父亲严苛的要求,昭王府嫡子的身份,辅佐储君的职责,都不许他出错,他需要理智缜密地做出每一个正确的决定。
但感情之事难持理智,他不甚熟练,彷徨挣扎。
他必须承认他错了。
当初就错了。
“我心悦你。”
云笙眸光一颤,微张着双唇,喉间却依旧没发出声音,也没有伸手来接过萧绪递出的桃花灯。
萧绪敛目一瞬,道:“我与你做夫妻,从来都不是因为别的原因,是因为心悦你,才想与你成亲。”
在极其不适合表明心意的环境,萧绪的话语几次被周围喧嚣压下,断断续续传入云笙耳中。
那盏桃花灯随着周围流动的风在灯柄下微微晃动,光亮恍过眼帘,仿佛一场朦胧的梦,不太真实。
萧绪拿出一锭银两放到摊位上,另一手一把握住云笙的手腕,带着她快步穿越人群。
“长钰,等等……我们……”
云笙在疾驰的脚步下总算回过神来,却又涌上更多的纷乱和不解。
萧绪没有停下,带着她一路穿过长街。
护城河岸,杨柳依依。
夜市灯火通明的光亮不见只余手中一盏桃花灯,照亮眼前视线,映出光影在他们脚下。
脚步声停下,周围便陷入了一片寂静中。
云笙忽的一瞬深呼吸声格外显耳。
她因声音暴露而霎时变得紧绷,垂在萧绪手掌外的手指不自觉的蜷缩,脉搏也变得迟缓,仿佛要停止一般。
萧绪垂眸看了一眼,缓慢地松开了她的手腕,像是认为是因他的紧攥,才箍得她呼吸困难,心跳停止。
周围不再喧闹,他们之间却又一时无言了。
云笙恍惚间回想起刚才的那番话,感觉像是错觉。
她动了动唇,终于找回了自己的声音:“我刚才,听错了吗?”
“没有。”萧绪很快回答她,“我说我心悦你,我心仪之人,一直喜欢的人,是你。”
“你是说,你在芙蕖宴上见到的女子,是……”
“是你。
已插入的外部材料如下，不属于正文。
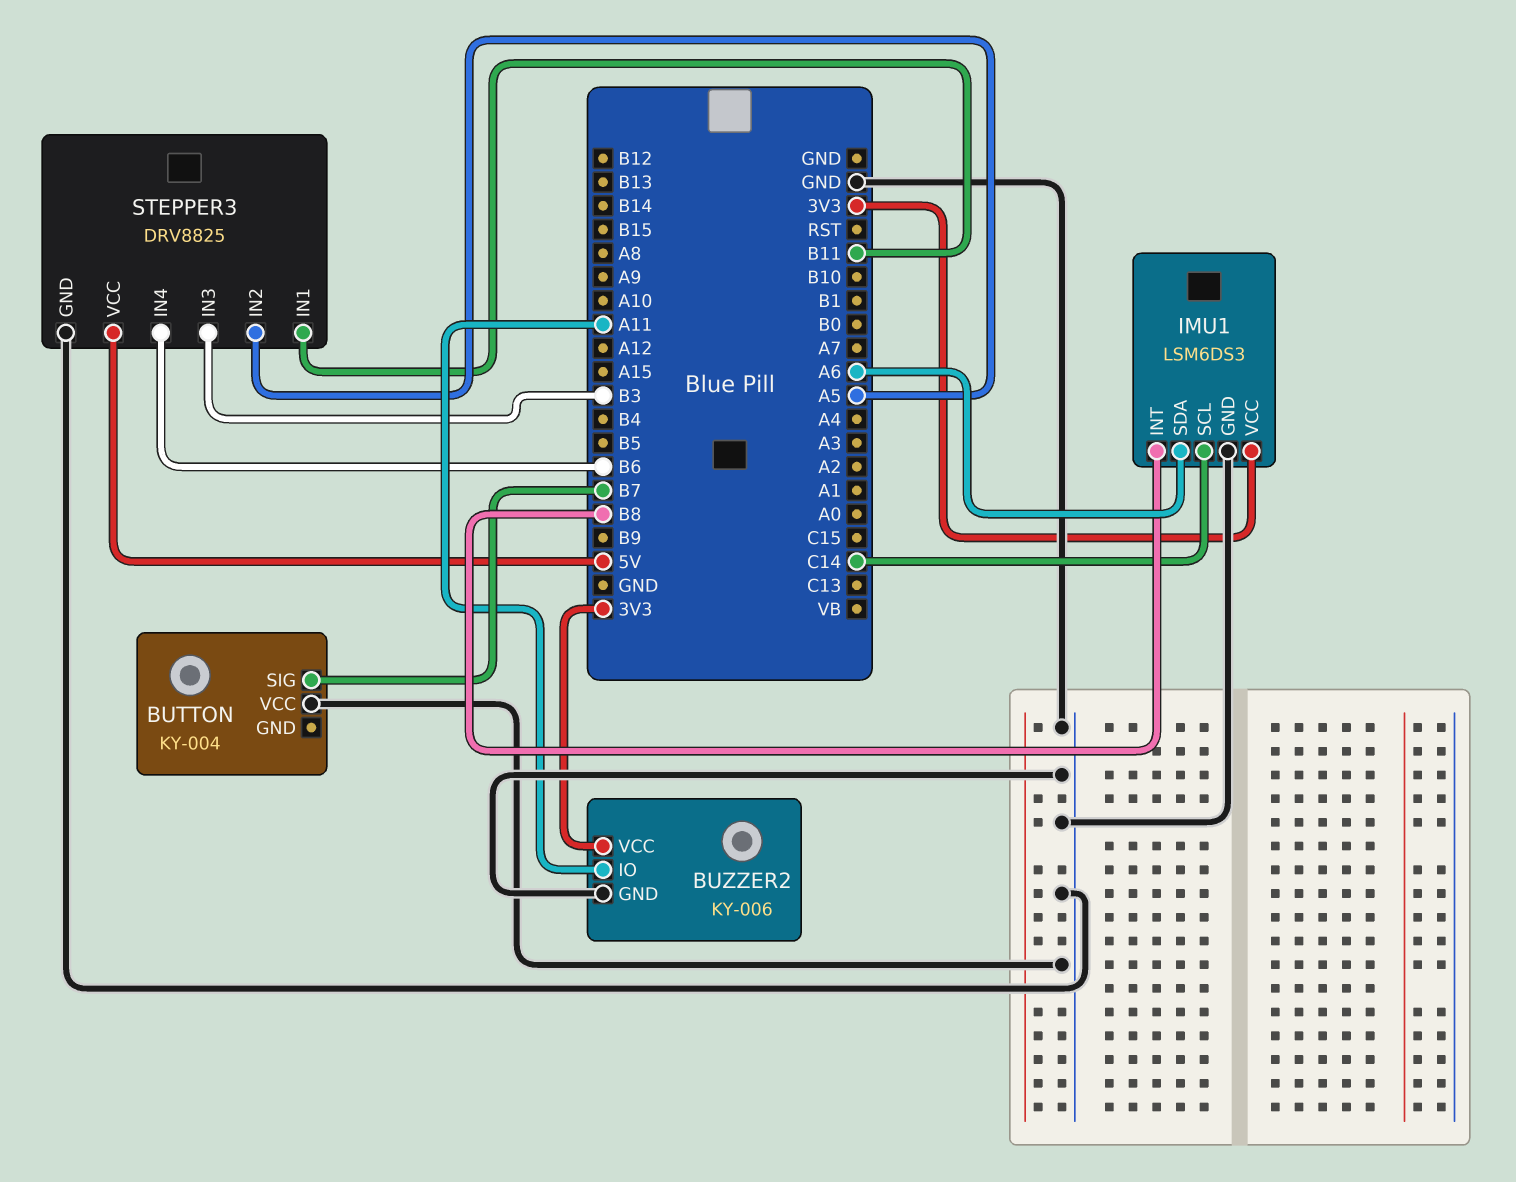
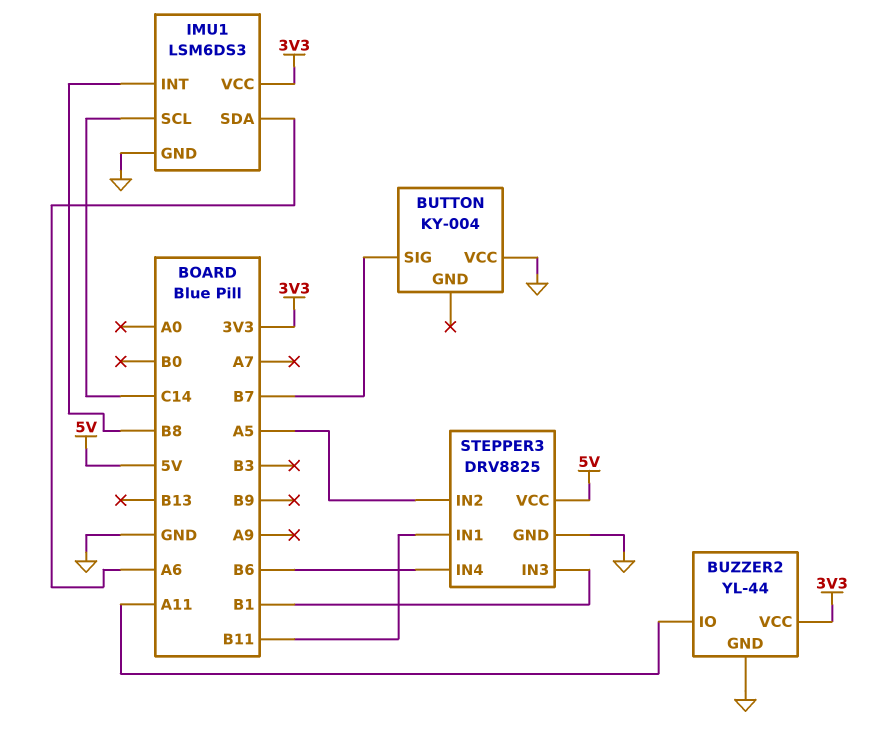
BUZZER2: KY-006 -> YL-44
STEPPER3 pin IN3: B3 -> B1

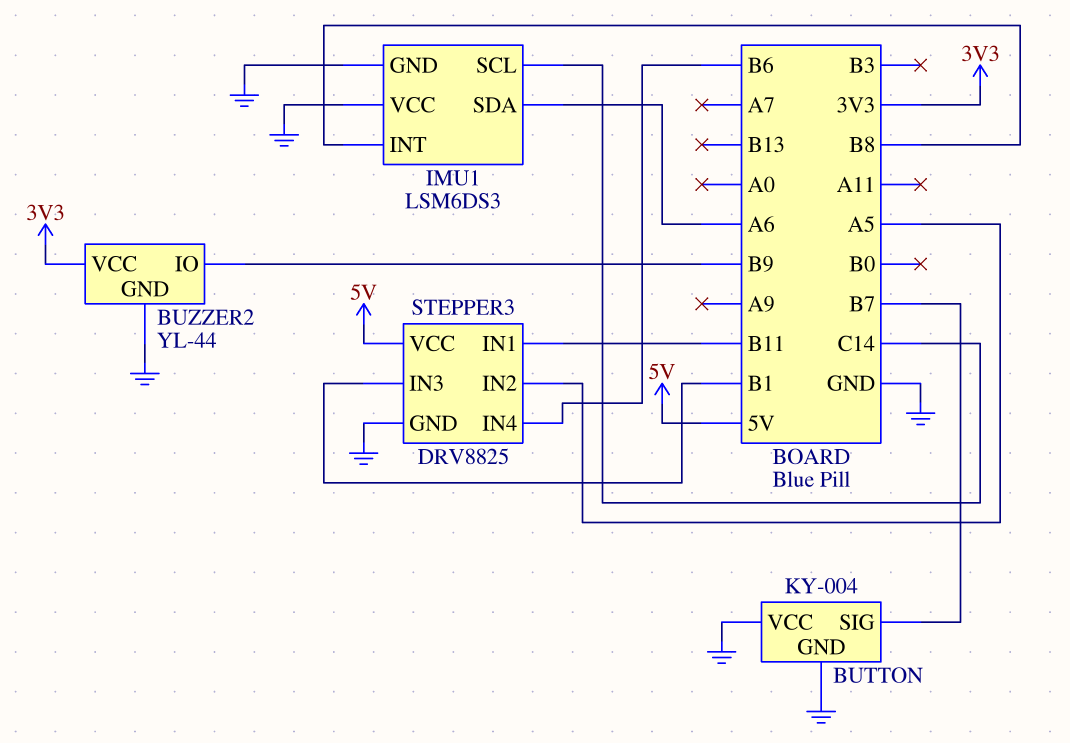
BUTTON pin GND: none -> GND
BUZZER2 pin IO: A11 -> B9
IMU1 pin VCC: 3V3 -> GND

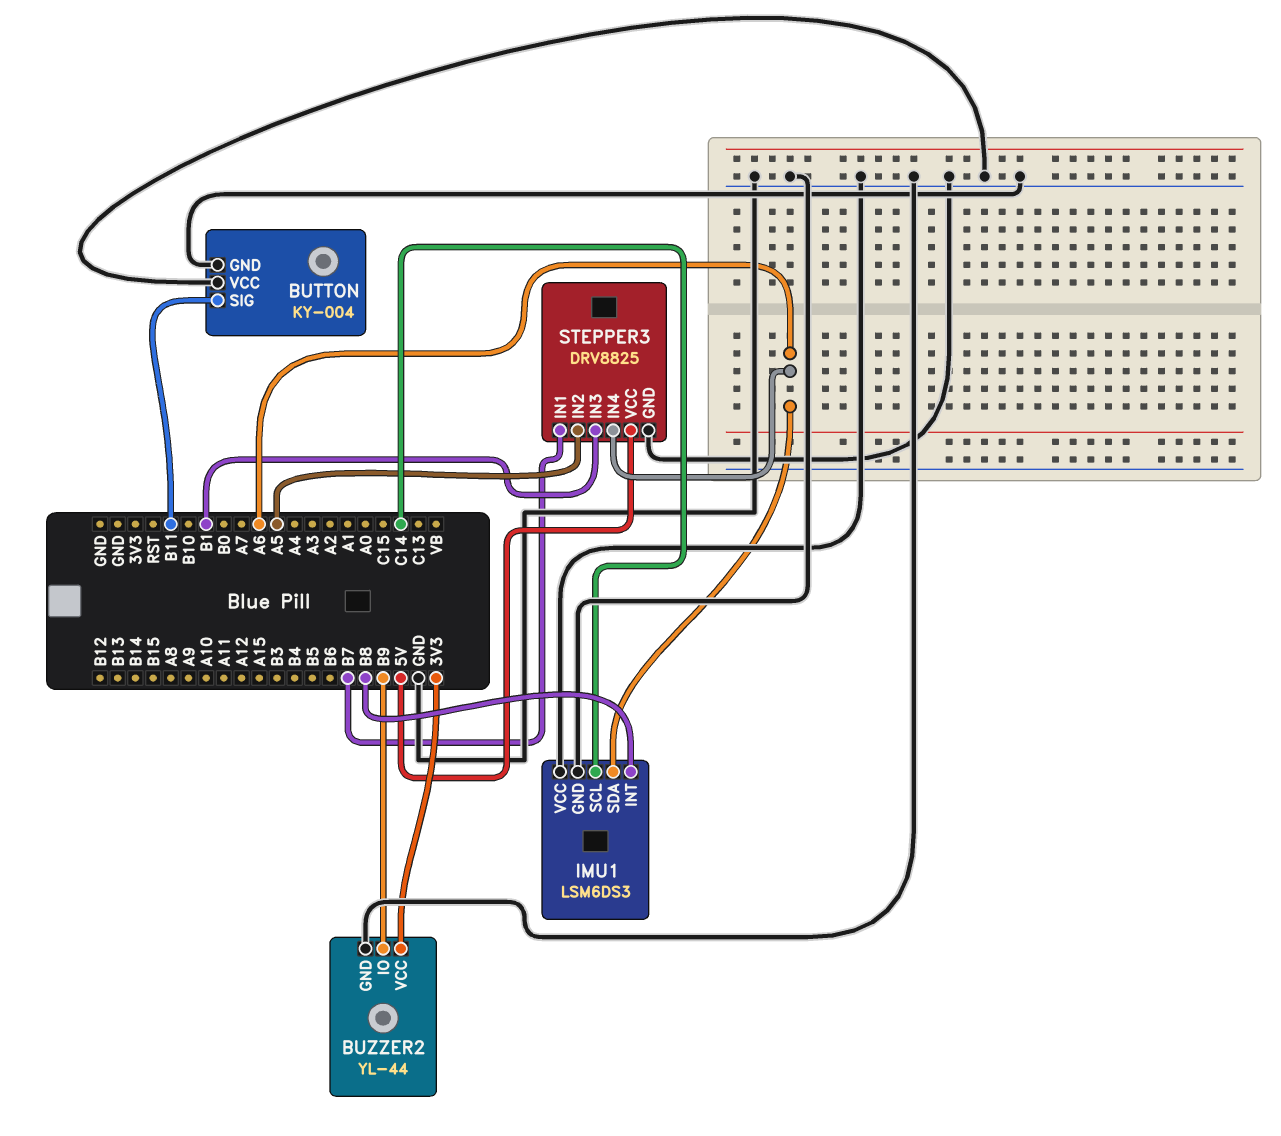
BUTTON pin SIG: B7 -> B11
STEPPER3 pin IN1: B11 -> B7
STEPPER3 pin IN4: B6 -> A6

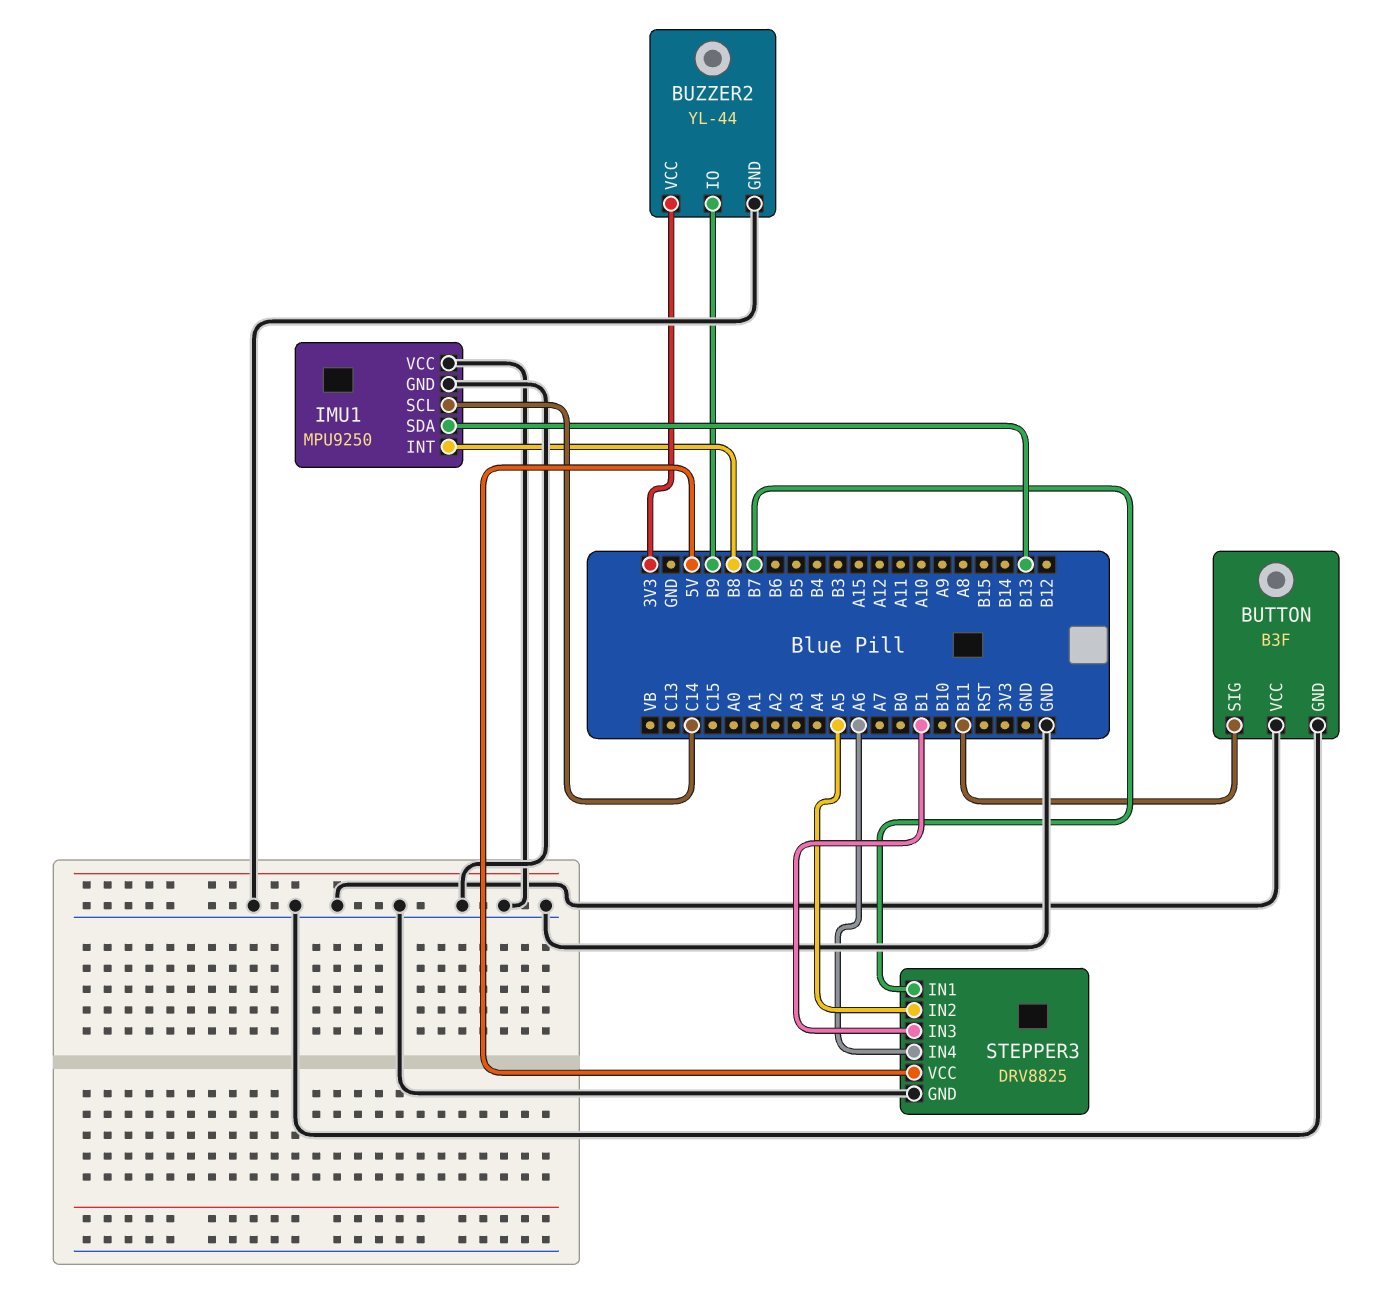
BUTTON: KY-004 -> B3F
IMU1: LSM6DS3 -> MPU9250
IMU1 pin SDA: A6 -> B13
”
萧绪抬起眼眸,声音很沉,眸色很深。
就这样直勾勾的看来,有如实质般盯着她的眼睛,让人感到几分压迫感。
云笙神情不自然地避开:“可你不是说她已经……”
她抿了下唇,反应过来,若当真是她自己,那的确是已经成亲了。
萧绪向她走近了一分。
此时是如此的安静,可她心跳很轻,险些要听不见。
他停在了原地,没有再靠近到他能够完全听见她的呼吸和心跳的位置,即使他很想那样做。
原本他并没有打算说出口,至少在他意识到这份感情时,他不打算说。
云笙的心不在他这里,他想,他即便告诉她又如何,只能得到一个意料之中的答案,让自己陷入难堪,自取其辱。
但心里的情愫不会因为他缄口不言而消失,反而在不断地滋生疯长。
若不将此说出口,如何求得她的回应,如何坦然地去索取他心中所求。
他只会永远停在原地,甚至连丈夫这个身份,也是表有实质,实则不明不白,云笙也不会知道她的丈夫爱她,不是迫不得已娶她。
将这份情愫说出口并没有萧绪想象的那样难,云笙的反应好像除了惊讶,也没有太多抗拒。
萧绪沉声接上她未尽的话:“她已经成亲了,和我。”
云笙心跳随他话音落下,陡然漏跳了一拍。